_PROVIDED INFORMATION:_
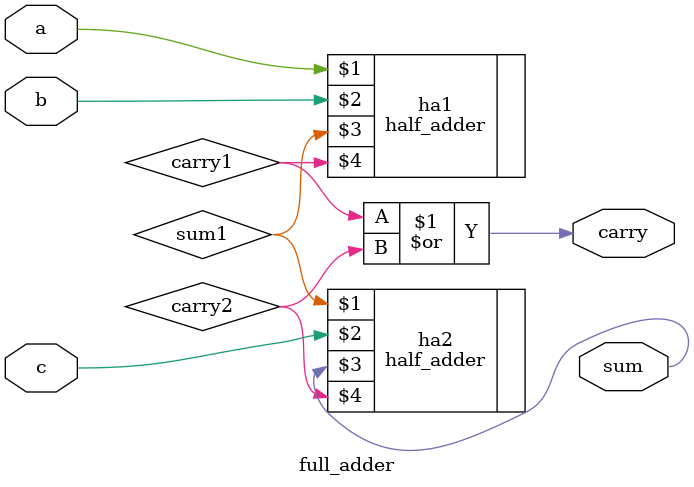
<source format=v>
`timescale 1ns / 1ps

module full_adder(
    input a, b, c,
    output sum, carry
);

    wire carry1, carry2, sum1;

    half_adder ha1(a, b, sum1, carry1);
    half_adder ha2(sum1, c, sum, carry2);
    or or1(carry, carry1, carry2);
endmodule

</source>
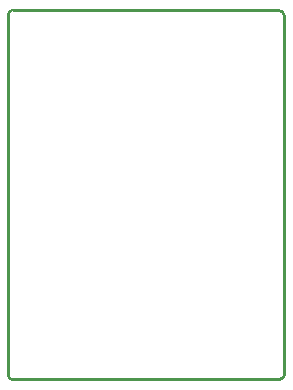
<source format=gko>
G04 Layer_Color=16711935*
%FSAX25Y25*%
%MOIN*%
G70*
G01*
G75*
%ADD27C,0.01000*%
D27*
X0330500Y0379000D02*
G03*
X0329000Y0377500I0000000J-0001500D01*
G01*
X0421000Y0377000D02*
G03*
X0419000Y0379000I-0002000J0000000D01*
G01*
X0419500Y0256000D02*
G03*
X0421000Y0257500I0000000J0001500D01*
G01*
X0329000Y0257000D02*
G03*
X0330000Y0256000I0001000J0000000D01*
G01*
X0330500Y0379000D02*
X0419000D01*
X0421000Y0257500D02*
Y0377000D01*
X0330000Y0256000D02*
X0419500D01*
X0329000Y0257000D02*
Y0377500D01*
M02*

</source>
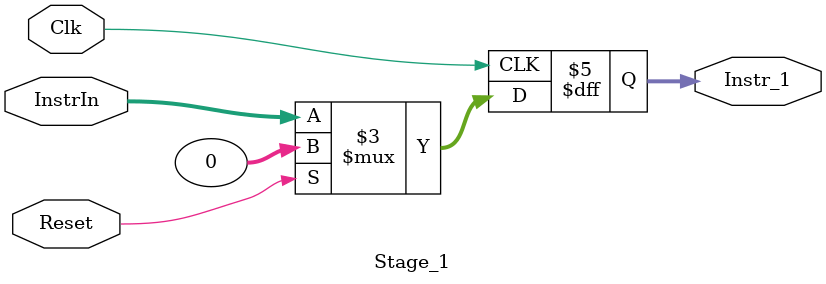
<source format=v>
`timescale 1ns / 1ps



module Stage_1(InstrIn, Clk, Reset,
					Instr_1);

//Inputs-------------------------------
input	[31:0] InstrIn;
input	Clk, Reset;
//Outputs------------------------------
output reg [31:0] Instr_1;
//Code---------------------------------
//Pass instruction at every clock cycle
always @(posedge Clk)
		if (Reset)
		begin
			Instr_1 <= 0;
		end
		
		else
		begin
			Instr_1 <= InstrIn;
		end
endmodule

</source>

_WHAT THE TASK ASKS:_
What is the number of lines above that contain the word "InstrIn"? Answer with that number only.

_ANSWER:_
3